Ни она, ни кто-либо другой из смотревших из окон толком не смогли понять, что произошло там, на воде, в двух расположенных рядом клубках сорванного со стены плюща. Они видели, как Тит сначала исчез под покровом плюща, потом видели, как часть этого покрова оборвалась и упала в воду, потом увидели вторую фигуру, поднимающуюся из спутанной массы плюща на воде, потом услышали страшный крик, видели взмахи рук, слышали новый крик, слышали плеск воды, когда оседал плющ, слышали глухой удар, видели, как одно тело откинулось назад, а второе — упало вперед.
Звуки, несшиеся с воды были слышны с особой четкостью и ясностью. А тем временем вереницы лодок устремились назад к стенам, и некоторые из них были уже совсем близко к тому месту, где упал в воду Тит. В лодках с нетерпением ожидали новых приказаний, но Графиня, освещенная лунным светом, стояла молчаливо и неподвижно, заполняя проем окна, как вырезанная из камня массивная фигура, руки ее вцепились в подоконник, взгляд был устремлен вниз, губы сжаты. Но вот Графиня, выйдя из транса, шевельнулась, а когда она увидела, как Тит падает из клубка плюща в воду, а лицо его залито кровью, из ее груди исторгся страшный крик — она решила, что Тит убит, — и в отчаянии Графиня ударила по подоконнику кулаком.
Но уже не менее десятка лодок подоспело к тому месту, где в воду упал Тит.

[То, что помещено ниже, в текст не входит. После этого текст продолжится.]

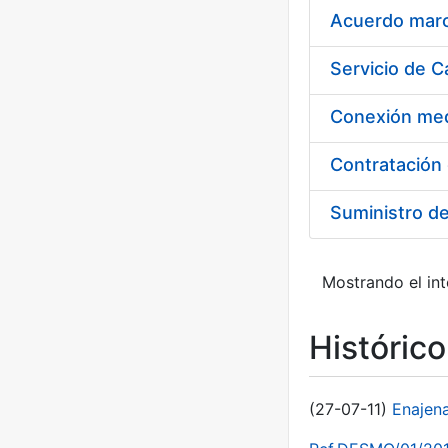
Acuerdo marco
Suministro d
Mostrando el int
Históric
(27-07-11)
Enajen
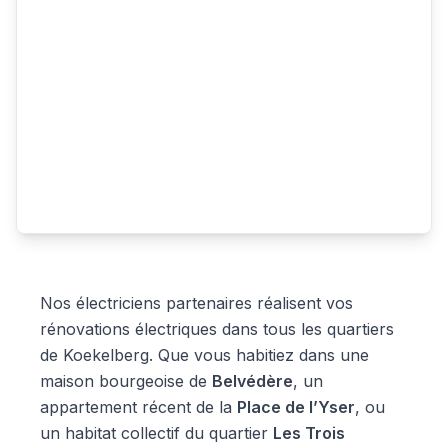
Nos électriciens partenaires réalisent vos
rénovations électriques dans tous les quartiers
de Koekelberg. Que vous habitiez dans une
maison bourgeoise de
Belvédère
, un
appartement récent de la
Place de l’Yser
, ou
un habitat collectif du quartier
Les Trois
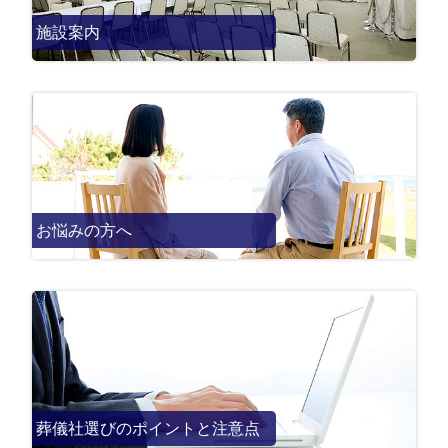
施設案内
お悩みの方へ
葬儀社選びのポイントと注意点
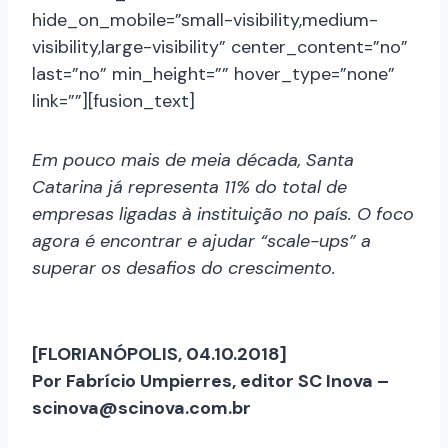
hide_on_mobile=”small-visibility,medium-
visibility,large-visibility” center_content=”no”
last=”no” min_height=”” hover_type=”none”
link=””][fusion_text]
Em pouco mais de meia década, Santa
Catarina já representa 11% do total de
empresas ligadas à instituição no país. O foco
agora é encontrar e ajudar “scale-ups” a
superar os desafios do crescimento.
[FLORIANÓPOLIS, 04.10.2018]
Por Fabrício Umpierres, editor SC Inova –
scinova@scinova.com.br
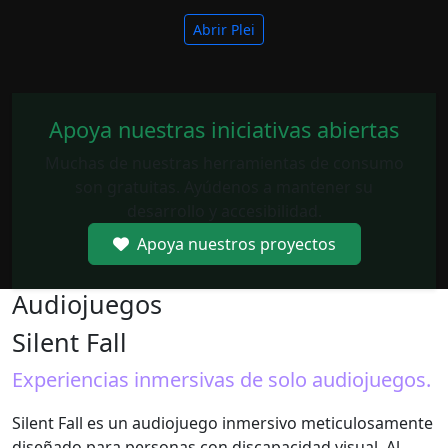
Abrir Plei
Apoya nuestras iniciativas abiertas
Muchas de nuestras herramientas de consumo
son gratuitas. Ayúdenos a mantener su
desarrollo y accesibilidad.
Apoya nuestros proyectos
Audiojuegos
Silent Fall
Experiencias inmersivas de solo audiojuegos.
Silent Fall es un audiojuego inmersivo meticulosamente
diseñado para personas con discapacidad visual. Al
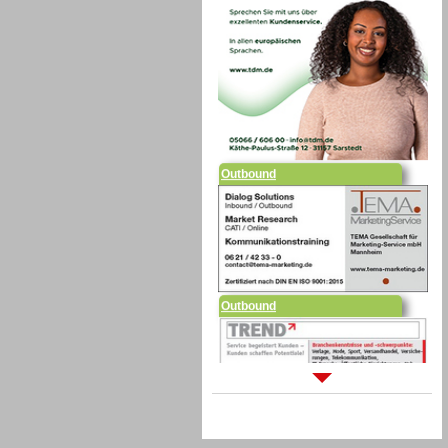
Outbound
Outbound
Sprachdialogsysteme u. Ki/
Sprachassistenten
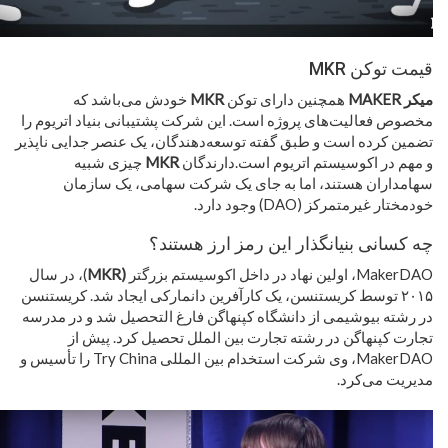
قیمت توکن MKR
میکر MAKER
همچنین دارای توکن
MKR
خودش می‌باشد که
مخصوص فعالیت‌های پروژه است. این شرکت پشتیبانی بنیاد اتریوم را
تضمین کرده است و طبق گفته توسعه‌دهندگان، یک عنصر جدایی ناپذیر
و مهم در اکوسیستم اتریوم است.دارندگان
MKR
چیزی شبیه
سهامداران هستند، اما به جای یک شرکت سهامی، یک سازمان
خودمختار غیرمتمرکز (DAO) وجود دارد.
چه کسانی بنیانگذار این رمز ارز هستند؟
MakerDAO، اولین نهاد در داخل اکوسیستم بزرگتر
(MKR
)، در سال
۲۰۱۵ توسط کریستنسن، یک کارآفرین دانمارکی ایجاد شد. کریستنسن
در رشته بیوشیمی از دانشگاه کپنهاگن فارغ التحصیل شد و در مدرسه
تجارت کپنهاگن در رشته تجارت بین الملل تحصیل کرد. پیش از
MakerDAO، وی شرکت استخدام بین المللی Try China را تأسیس و
مدیریت می‌کرد.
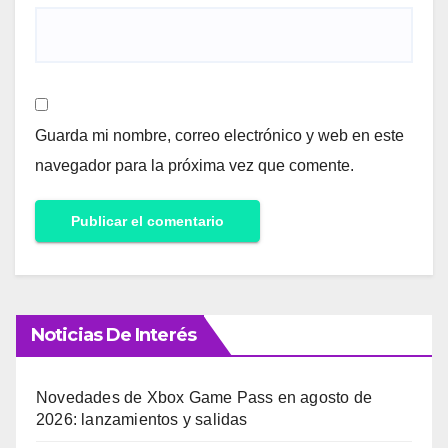
Guarda mi nombre, correo electrónico y web en este
navegador para la próxima vez que comente.
Noticias De Interés
Novedades de Xbox Game Pass en agosto de
2026: lanzamientos y salidas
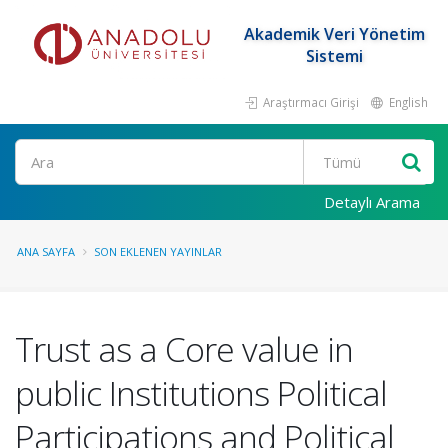
Akademik Veri Yönetim
Sistemi
Araştırmacı Girişi
English
Ara
Detaylı Arama
ANA SAYFA
SON EKLENEN YAYINLAR
Trust as a Core value in
public Institutions Political
Participations and Political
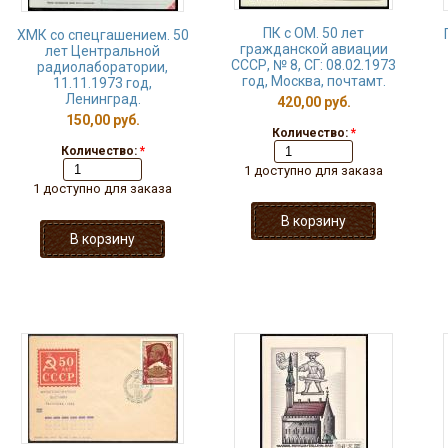
ПК с ОМ. 50 лет
ХМК со спецгашением. 50
гражданской авиации
лет Центральной
СССР, № 8, СГ: 08.02.1973
радиолаборатории,
год, Москва, почтамт.
11.11.1973 год,
Ленинград.
420,00 руб.
150,00 руб.
Количество:
*
Количество:
*
1 доступно для заказа
1 доступно для заказа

Первой к нему добралась та лодка, которая уже раньше по приказу Графини двигалась к стене и плеск весел которой несколько ранее слышали и Тит, и Щуквол. Тита, который хотя и был без сознания, но не успел погрузиться в воду, втащили в лодку, но едва его уложили на дне лодки, как он, напугав всех без меры (все считали, что он убит), поднялся, словно воскрес из мертвых. Тит, показывая на какое-то место у стены, где плавали спутанные клубки плюща, приказал всем прибывшим лодкам направиться туда.

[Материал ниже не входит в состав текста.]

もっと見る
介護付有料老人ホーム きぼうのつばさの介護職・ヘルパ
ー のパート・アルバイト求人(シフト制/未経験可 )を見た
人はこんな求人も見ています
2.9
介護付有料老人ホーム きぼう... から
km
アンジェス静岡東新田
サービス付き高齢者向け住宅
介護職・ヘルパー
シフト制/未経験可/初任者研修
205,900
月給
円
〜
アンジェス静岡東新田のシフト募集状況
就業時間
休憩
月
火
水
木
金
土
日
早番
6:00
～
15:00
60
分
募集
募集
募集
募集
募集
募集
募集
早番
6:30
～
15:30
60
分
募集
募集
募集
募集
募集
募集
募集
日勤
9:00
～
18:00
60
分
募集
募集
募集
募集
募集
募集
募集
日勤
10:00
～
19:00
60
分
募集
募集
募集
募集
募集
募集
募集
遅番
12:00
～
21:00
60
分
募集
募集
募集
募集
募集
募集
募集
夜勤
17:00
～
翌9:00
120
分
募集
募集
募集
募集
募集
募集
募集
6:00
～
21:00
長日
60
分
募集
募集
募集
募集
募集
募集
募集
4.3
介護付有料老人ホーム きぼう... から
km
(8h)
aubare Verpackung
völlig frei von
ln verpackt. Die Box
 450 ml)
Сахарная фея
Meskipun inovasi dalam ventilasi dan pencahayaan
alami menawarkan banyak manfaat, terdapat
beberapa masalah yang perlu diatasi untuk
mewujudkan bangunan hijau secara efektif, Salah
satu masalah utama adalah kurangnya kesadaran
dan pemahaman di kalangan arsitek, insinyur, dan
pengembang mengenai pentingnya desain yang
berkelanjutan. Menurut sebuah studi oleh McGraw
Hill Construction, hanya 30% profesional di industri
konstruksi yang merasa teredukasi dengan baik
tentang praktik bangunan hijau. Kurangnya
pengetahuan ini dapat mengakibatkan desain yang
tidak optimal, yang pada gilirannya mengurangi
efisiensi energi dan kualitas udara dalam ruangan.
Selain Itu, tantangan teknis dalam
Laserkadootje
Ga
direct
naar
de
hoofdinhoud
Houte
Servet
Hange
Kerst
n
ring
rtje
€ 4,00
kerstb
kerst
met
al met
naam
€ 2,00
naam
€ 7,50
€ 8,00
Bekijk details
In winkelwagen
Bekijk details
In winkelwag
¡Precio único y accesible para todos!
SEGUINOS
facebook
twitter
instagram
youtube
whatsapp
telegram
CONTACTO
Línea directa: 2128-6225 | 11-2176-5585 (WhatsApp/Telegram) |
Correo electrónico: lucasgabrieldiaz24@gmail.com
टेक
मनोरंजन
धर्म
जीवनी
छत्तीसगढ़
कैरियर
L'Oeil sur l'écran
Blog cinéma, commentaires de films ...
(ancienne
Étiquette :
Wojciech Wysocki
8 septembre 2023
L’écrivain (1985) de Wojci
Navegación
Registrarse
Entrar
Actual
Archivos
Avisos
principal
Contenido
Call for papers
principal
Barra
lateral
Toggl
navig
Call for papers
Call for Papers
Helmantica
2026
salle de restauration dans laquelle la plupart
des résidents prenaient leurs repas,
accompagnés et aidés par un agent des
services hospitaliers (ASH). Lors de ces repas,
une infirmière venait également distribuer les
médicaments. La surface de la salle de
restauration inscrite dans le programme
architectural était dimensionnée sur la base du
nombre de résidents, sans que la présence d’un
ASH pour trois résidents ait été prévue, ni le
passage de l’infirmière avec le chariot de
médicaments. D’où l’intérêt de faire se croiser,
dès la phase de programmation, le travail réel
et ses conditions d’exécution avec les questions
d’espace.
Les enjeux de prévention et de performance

Какое-то мгновение люди в лодках колебались и поглядывали на Графиню, но она ни голосом, ни жестом не проявляла свою волю. Тот, кто стоял рядом, мог бы увидеть, что грубые черты ее большого лица смягчились, и лицо сделалось почти красивым. То выражение, которое помимо воли опускалось на ее лицо только тогда, когда она склонялась над птичкой со сломанным крылышком, над любым страждущим животным, появилось на нем и сейчас, когда она смотрела вниз, на происходящие у стены события. В ее глазах растаял лед.
Графиня повернулась к тем, кто находился в комнате рядом с ней:
— Уходите. Оставьте меня одну. Рядом есть и другие комнаты с окнами.